EXERCISE BRIEF –
Write out the records word for word, from their very start through the line that contains "v(98.5, -76.96) *", including that line, and leave the pictures out of your answer.

— Start of THE DATA —

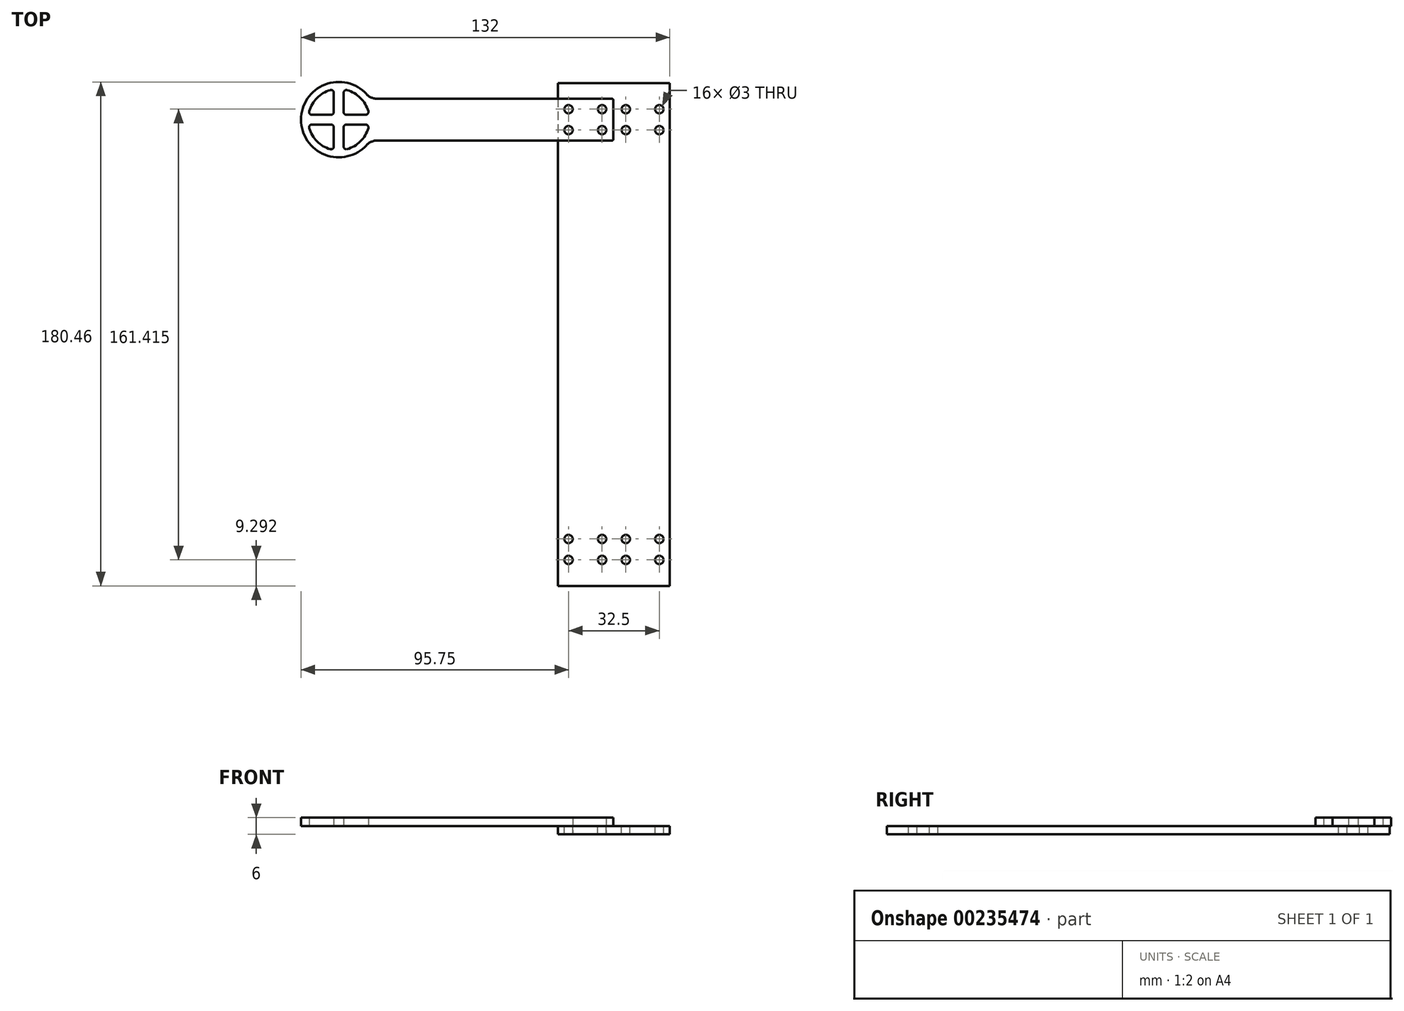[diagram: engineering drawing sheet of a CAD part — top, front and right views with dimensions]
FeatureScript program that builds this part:
annotation { "Feature Type Name" : "Feature", "Feature Type Description" : "" }
export const myFeature = defineFeature(function(context is Context, id is Id, definition is map)
    precondition{}
    {
        {
            var Q0;
            Q0=qCreatedBy(makeId("Top.planeOp"),FACE);
            var sketch = newSketch(context, id + "F0", { "sketchPlane" : qUnion([Q0])});
            skCircle(sketch, "E0", {"center": v(0, 0) * mm, "radius": 125 * mm, "construction": true});
            skCircle(sketch, "E1", {"center": v(-98.5, 76.96) * mm, "radius": 70 * mm, "construction": true});
            skCircle(sketch, "E2.MirrorC", {"center": v(98.5, 76.96) * mm, "radius": 70 * mm, "construction": true});
            skCircle(sketch, "E3.MirrorC", {"center": v(98.5, -76.96) * mm, "radius": 70 * mm, "construction": true});
            skCircle(sketch, "E4.MirrorC", {"center": v(-98.5, -76.96) * mm, "radius": 70 * mm, "construction": true});
            skLineSegment(sketch, "E5", {"start": v(-125, 0) * mm, "end": v(0, 0) * mm, "construction": true});
            skLineSegment(sketch, "E6", {"start": v(-98.5, 76.96) * mm, "end": v(0, 0) * mm, "construction": true});
            skSolve(sketch);
        }
        {
            var Q0;
            Q0=qCreatedBy(makeId("Top.planeOp"),FACE);
            var sketch = newSketch(context, id + "F1", { "sketchPlane" : qUnion([Q0])});
            skLineSegment(sketch, "E7", {"start": v(-20, 90) * mm, "end": v(0, 90) * mm});
            skLineSegment(sketch, "E8.MirrorCS", {"start": v(20, 90) * mm, "end": v(0, 90) * mm});
            skLineSegment(sketch, "E9.MirrorCS", {"start": v(-20, -90) * mm, "end": v(0, -90) * mm});
            skLineSegment(sketch, "E10.MirrorCS", {"start": v(20, -90) * mm, "end": v(0, -90) * mm});
            skLineSegment(sketch, "E11", {"start": v(-20, 90) * mm, "end": v(-20, -90) * mm});
            skLineSegment(sketch, "E12", {"start": v(20, -90) * mm, "end": v(20, 90) * mm});
            skSolve(sketch);
        }
        {
            var Q0;
            Q0=makeQuery(id+"F1.imprint","IMPRINT",FACE,{"disambiguationData":[TD([[makeQuery(id+"F1.imprint","IMPRINT",EDGE,{"derivedFrom":sQuery(id+"F1.wireOp",EDGE,"bBznCrm2-QRYQ-iqvx-PbNi-GIdhlFfGiOBs")}),-1.0]])]});
            var Q1;
            Q1=makeQuery(id+"F1.imprint","IMPRINT",FACE,{"disambiguationData":[TD([[makeQuery(id+"F1.imprint","IMPRINT",EDGE,{"derivedFrom":sQuery(id+"F1.wireOp",EDGE,"E7")}),-1.0]])]});
            extrude(context, id + "F2", {"entities" : qUnion([Q0, Q1]), "depth" : 3 * mm});
        }
        {
            var Q0;
            Q0=makeQuery(id+"F2.opExtrude","CAP_FACE",FACE,{"disambiguationData":[OSD([sQuery(id+"F1.wireOp",EDGE,"bBznCrm2-QRYQ-iqvx-PbNi-GIdhlFfGiOBs"),sQuery(id+"F1.wireOp",EDGE,"dxu1rddn-W6Q4-VgDp-YYqR-Kx43ApV7gvQJ"),sQuery(id+"F1.wireOp",EDGE,"E7"),sQuery(id+"F1.wireOp",EDGE,"E8.MirrorCS"),sQuery(id+"F1.wireOp",EDGE,"1dcf4f21-ea1f-4105-97ee-317c8908c3cd1.MirrorCS"),sQuery(id+"F1.wireOp",EDGE,"1dcf4f21-ea1f-4105-97ee-317c8908c3cd2.MirrorCS"),sQuery(id+"F1.wireOp",EDGE,"e060462e-2869-4d07-9b25-fa52a937883f0.MirrorCS"),sQuery(id+"F1.wireOp",EDGE,"e060462e-2869-4d07-9b25-fa52a937883f1.MirrorCS"),sQuery(id+"F1.wireOp",EDGE,"e060462e-2869-4d07-9b25-fa52a937883f2.MirrorCS"),sQuery(id+"F1.wireOp",EDGE,"E9.MirrorCS"),sQuery(id+"F1.wireOp",EDGE,"e060462e-2869-4d07-9b25-fa52a937883f4.MirrorCS"),sQuery(id+"F1.wireOp",EDGE,"E10.MirrorCS")])],"isStart":false});
            var sketch = newSketch(context, id + "F3", { "sketchPlane" : qUnion([Q0])});
            skPoint(sketch, "E13.0", {"position": v(-98.5, 76.96) * mm});
            skArc(sketch, "E14", {"start": v(-88.55, 86.08) * mm, "mid": v(-112, 76.96) * mm, "end": v(-88.55, 67.84) * mm});
            skArc(sketch, "E15", {"start": v(-101.53, 87.53) * mm, "mid": v(-106.28, 84.74) * mm, "end": v(-109.08, 79.98) * mm});
            skLineSegment(sketch, "E16", {"start": v(-100.25, 86.57) * mm, "end": v(-100.25, 79.7) * mm});
            skLineSegment(sketch, "E17", {"start": v(-98.5, 87.96) * mm, "end": v(-98.5, 65.96) * mm, "construction": true});
            skLineSegment(sketch, "E18.MirrorCS", {"start": v(-96.75, 86.57) * mm, "end": v(-96.75, 79.7) * mm});
            skArc(sketch, "E19.trimOffspring", {"start": v(-95.48, 66.38) * mm, "mid": v(-90.72, 69.18) * mm, "end": v(-87.93, 73.93) * mm});
            skLineSegment(sketch, "E20", {"start": v(-108.12, 78.7) * mm, "end": v(-101.25, 78.7) * mm});
            skLineSegment(sketch, "E21", {"start": v(-109.5, 76.96) * mm, "end": v(-87.5, 76.96) * mm, "construction": true});
            skLineSegment(sketch, "E22.MirrorCS", {"start": v(-108.12, 75.2) * mm, "end": v(-101.25, 75.2) * mm});
            skArc(sketch, "E23.trimOffspring", {"start": v(-109.08, 73.93) * mm, "mid": v(-106.28, 69.18) * mm, "end": v(-101.53, 66.38) * mm});
            skArc(sketch, "E24.trimOffspring", {"start": v(-87.93, 79.98) * mm, "mid": v(-90.72, 84.74) * mm, "end": v(-95.48, 87.53) * mm});
            skLineSegment(sketch, "E25.trimOffspring", {"start": v(-96.75, 74.2) * mm, "end": v(-96.75, 67.34) * mm});
            skLineSegment(sketch, "E26.trimOffspring", {"start": v(-95.75, 75.2) * mm, "end": v(-88.89, 75.2) * mm});
            skLineSegment(sketch, "E27.trimOffspring", {"start": v(-100.25, 74.2) * mm, "end": v(-100.25, 67.34) * mm});
            skLineSegment(sketch, "E28.trimOffspring", {"start": v(-95.75, 78.7) * mm, "end": v(-88.89, 78.7) * mm});
            skPoint(sketch, "E29.visualSharp", {"position": v(-109.36, 78.7) * mm});
            skArc(sketch, "E29.filletArc", {"start": v(-109.08, 79.98) * mm, "mid": v(-108.91, 79.1) * mm, "end": v(-108.12, 78.7) * mm});
            skPoint(sketch, "E30.visualSharp", {"position": v(-100.25, 87.82) * mm});
            skArc(sketch, "E30.filletArc", {"start": v(-100.25, 86.57) * mm, "mid": v(-100.65, 87.37) * mm, "end": v(-101.53, 87.53) * mm});
            skPoint(sketch, "E31.visualSharp", {"position": v(-100.25, 78.7) * mm});
            skArc(sketch, "E31.filletArc", {"start": v(-101.25, 78.7) * mm, "mid": v(-100.54, 79) * mm, "end": v(-100.25, 79.7) * mm});
            skPoint(sketch, "E32.visualSharp", {"position": v(-96.75, 78.7) * mm});
            skArc(sketch, "E32.filletArc", {"start": v(-96.75, 79.7) * mm, "mid": v(-96.46, 79) * mm, "end": v(-95.75, 78.7) * mm});
            skPoint(sketch, "E33.visualSharp", {"position": v(-96.75, 87.82) * mm});
            skArc(sketch, "E33.filletArc", {"start": v(-95.48, 87.53) * mm, "mid": v(-96.35, 87.37) * mm, "end": v(-96.75, 86.57) * mm});
            skPoint(sketch, "E34.visualSharp", {"position": v(-87.64, 78.7) * mm});
            skArc(sketch, "E34.filletArc", {"start": v(-88.89, 78.7) * mm, "mid": v(-88.09, 79.1) * mm, "end": v(-87.93, 79.98) * mm});
            skPoint(sketch, "E35.visualSharp", {"position": v(-96.75, 75.2) * mm});
            skArc(sketch, "E35.filletArc", {"start": v(-95.75, 75.2) * mm, "mid": v(-96.46, 74.91) * mm, "end": v(-96.75, 74.2) * mm});
            skPoint(sketch, "E36.visualSharp", {"position": v(-87.64, 75.2) * mm});
            skArc(sketch, "E36.filletArc", {"start": v(-87.93, 73.93) * mm, "mid": v(-88.09, 74.8) * mm, "end": v(-88.89, 75.2) * mm});
            skPoint(sketch, "E37.visualSharp", {"position": v(-96.75, 66.1) * mm});
            skArc(sketch, "E37.filletArc", {"start": v(-96.75, 67.34) * mm, "mid": v(-96.35, 66.54) * mm, "end": v(-95.48, 66.38) * mm});
            skPoint(sketch, "E38.visualSharp", {"position": v(-100.25, 66.1) * mm});
            skArc(sketch, "E38.filletArc", {"start": v(-101.53, 66.38) * mm, "mid": v(-100.65, 66.54) * mm, "end": v(-100.25, 67.34) * mm});
            skPoint(sketch, "E39.visualSharp", {"position": v(-109.36, 75.2) * mm});
            skArc(sketch, "E39.filletArc", {"start": v(-108.12, 75.2) * mm, "mid": v(-108.91, 74.8) * mm, "end": v(-109.08, 73.93) * mm});
            skPoint(sketch, "E40.visualSharp", {"position": v(-100.25, 75.2) * mm});
            skArc(sketch, "E40.filletArc", {"start": v(-100.25, 74.2) * mm, "mid": v(-100.54, 74.91) * mm, "end": v(-101.25, 75.2) * mm});
            skLineSegment(sketch, "E41", {"start": v(-84.86, 84.46) * mm, "end": v(-0.75, 84.46) * mm});
            skLineSegment(sketch, "E42", {"start": v(-98.5, 76.96) * mm, "end": v(0, 76.96) * mm, "construction": true});
            skLineSegment(sketch, "E43.MirrorCS", {"start": v(-84.86, 69.46) * mm, "end": v(-0.75, 69.46) * mm});
            skPoint(sketch, "E44.orphan", {"position": v(0, 69.46) * mm});
            skLineSegment(sketch, "E45", {"start": v(-0.25, 83.96) * mm, "end": v(-0.25, 69.96) * mm});
            skPoint(sketch, "E46.visualSharp", {"position": v(-87.28, 84.46) * mm});
            skArc(sketch, "E46.filletArc", {"start": v(-88.55, 86.08) * mm, "mid": v(-86.88, 84.88) * mm, "end": v(-84.86, 84.46) * mm});
            skPoint(sketch, "E47.visualSharp", {"position": v(-87.28, 69.46) * mm});
            skArc(sketch, "E47.filletArc", {"start": v(-84.86, 69.46) * mm, "mid": v(-86.88, 69.03) * mm, "end": v(-88.55, 67.84) * mm});
            skPoint(sketch, "E48.newPointA", {"position": v(0, 84.46) * mm});
            skArc(sketch, "E48.filletArc", {"start": v(-0.25, 83.96) * mm, "mid": v(-0.4, 84.31) * mm, "end": v(-0.75, 84.46) * mm});
            skArc(sketch, "E49.filletArc", {"start": v(-0.75, 69.46) * mm, "mid": v(-0.4, 69.6) * mm, "end": v(-0.25, 69.96) * mm});
            skCircle(sketch, "E50", {"center": v(-16.25, 80.7) * mm, "radius": 1.5 * mm});
            skCircle(sketch, "E51", {"center": v(-4.25, 80.7) * mm, "radius": 1.5 * mm});
            skCircle(sketch, "E52.MirrorC", {"center": v(-16.25, 73.2) * mm, "radius": 1.5 * mm});
            skCircle(sketch, "E53.MirrorC", {"center": v(-4.25, 73.2) * mm, "radius": 1.5 * mm});
            skSolve(sketch);
        }
        {
            var Q0;
            Q0 = qSketchRegion(id + "F3", true);
            extrude(context, id + "F4", {"entities" : qUnion([Q0]), "operationType" : NewBodyOperationType.ADD, "depth" : 3 * mm});
        }
        {
            var Q0;
            {var subQ46=sQuery(id+"F1.wireOp",EDGE,"E12");var subQ49=sQuery(id+"F1.wireOp",EDGE,"E10.MirrorCS");var subQ50=sQuery(id+"F1.wireOp",EDGE,"E9.MirrorCS");var subQ55=sQuery(id+"F1.wireOp",EDGE,"E8.MirrorCS");var subQ56=sQuery(id+"F1.wireOp",EDGE,"E7");var subQ59=sQuery(id+"F1.wireOp",EDGE,"E11");var subQ60=makeQuery(id+"F2.opExtrude","SWEPT_FACE",FACE,{"disambiguationData":[OSD([subQ59])]});Q0=makeQuery(id+"FsGCkBLtnLEwy8P_1.1.FflXXqpRye77hPx_1.1.F4.boolean.opBoolean","SPLIT",FACE,{"disambiguationData":[TD([subQ60])],"derivedFrom":makeQuery(id+"FsGCkBLtnLEwy8P_1.1.F4.boolean.opBoolean","SPLIT",FACE,{"disambiguationData":[TD([subQ60])],"derivedFrom":makeQuery(id+"FflXXqpRye77hPx_1.1.F4.boolean.opBoolean","SPLIT",FACE,{"disambiguationData":[TD([subQ60])],"derivedFrom":makeQuery(id+"F4.boolean.opBoolean","SPLIT",FACE,{"disambiguationData":[TD([subQ60])],"derivedFrom":makeQuery(id+"F2.opExtrude","CAP_FACE",FACE,{"disambiguationData":[OSD([subQ56,subQ55,subQ50,subQ49,subQ59,subQ46])],"isStart":false})})})})});}
            var sketch = newSketch(context, id + "F5", { "sketchPlane" : qUnion([Q0])});
            skCircle(sketch, "E54.0", {"center": v(-16.25, 80.7) * mm, "radius": 1.5 * mm});
            skCircle(sketch, "E55.0", {"center": v(-4.25, 80.7) * mm, "radius": 1.5 * mm});
            skCircle(sketch, "E56.0", {"center": v(-4.25, 73.2) * mm, "radius": 1.5 * mm});
            skCircle(sketch, "E57.0", {"center": v(-16.25, 73.2) * mm, "radius": 1.5 * mm});
            skCircle(sketch, "E58.0", {"center": v(4.25, 80.7) * mm, "radius": 1.5 * mm});
            skCircle(sketch, "E59.0", {"center": v(16.25, 80.7) * mm, "radius": 1.5 * mm});
            skCircle(sketch, "E60.0", {"center": v(16.25, 73.2) * mm, "radius": 1.5 * mm});
            skCircle(sketch, "E61.0", {"center": v(4.25, 73.2) * mm, "radius": 1.5 * mm});
            skCircle(sketch, "E62.0", {"center": v(4.25, -73.2) * mm, "radius": 1.5 * mm});
            skCircle(sketch, "E63.0", {"center": v(16.25, -73.2) * mm, "radius": 1.5 * mm});
            skCircle(sketch, "E64.0", {"center": v(16.25, -80.7) * mm, "radius": 1.5 * mm});
            skCircle(sketch, "E65.0", {"center": v(4.25, -80.7) * mm, "radius": 1.5 * mm});
            skCircle(sketch, "E66.0", {"center": v(-4.25, -80.7) * mm, "radius": 1.5 * mm});
            skCircle(sketch, "E67.0", {"center": v(-4.25, -73.2) * mm, "radius": 1.5 * mm});
            skCircle(sketch, "E68.0", {"center": v(-16.25, -73.2) * mm, "radius": 1.5 * mm});
            skCircle(sketch, "E69.0", {"center": v(-16.25, -80.7) * mm, "radius": 1.5 * mm});
            skSolve(sketch);
        }
        {
            var Q0;
            Q0 = qSketchRegion(id + "F5", true);
            var Q1;
            Q1=makeQuery(id+"F2.opExtrude","CAP_FACE",FACE,{"disambiguationData":[OSD([sQuery(id+"F1.wireOp",EDGE,"E7"),sQuery(id+"F1.wireOp",EDGE,"E8.MirrorCS"),sQuery(id+"F1.wireOp",EDGE,"E9.MirrorCS"),sQuery(id+"F1.wireOp",EDGE,"E10.MirrorCS"),sQuery(id+"F1.wireOp",EDGE,"E11"),sQuery(id+"F1.wireOp",EDGE,"E12")])],"isStart":true});
            extrude(context, id + "F6", {"entities" : qUnion([Q0]), "operationType" : NewBodyOperationType.REMOVE, "endBound" : BoundingType.UP_TO_SURFACE, "oppositeDirection" : true, "endBoundEntityFace" : qUnion([Q1]), "depth" : 25 * mm});
        }
    });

— End of THE DATA —

FINAL RESULT –
[diagram: engineering drawing sheet of a CAD part — top, front and right views with dimensions]
FeatureScript program that builds this part:
annotation { "Feature Type Name" : "Feature", "Feature Type Description" : "" }
export const myFeature = defineFeature(function(context is Context, id is Id, definition is map)
    precondition{}
    {
        {
            var Q0;
            Q0=qCreatedBy(makeId("Top.planeOp"),FACE);
            var sketch = newSketch(context, id + "F0", { "sketchPlane" : qUnion([Q0])});
            skCircle(sketch, "E0", {"center": v(0, 0) * mm, "radius": 125 * mm, "construction": true});
            skCircle(sketch, "E1", {"center": v(-98.5, 76.96) * mm, "radius": 70 * mm, "construction": true});
            skCircle(sketch, "E2.MirrorC", {"center": v(98.5, 76.96) * mm, "radius": 70 * mm, "construction": true});
            skCircle(sketch, "E3.MirrorC", {"center": v(98.5, -76.96) * mm, "radius": 70 * mm, "construction": true});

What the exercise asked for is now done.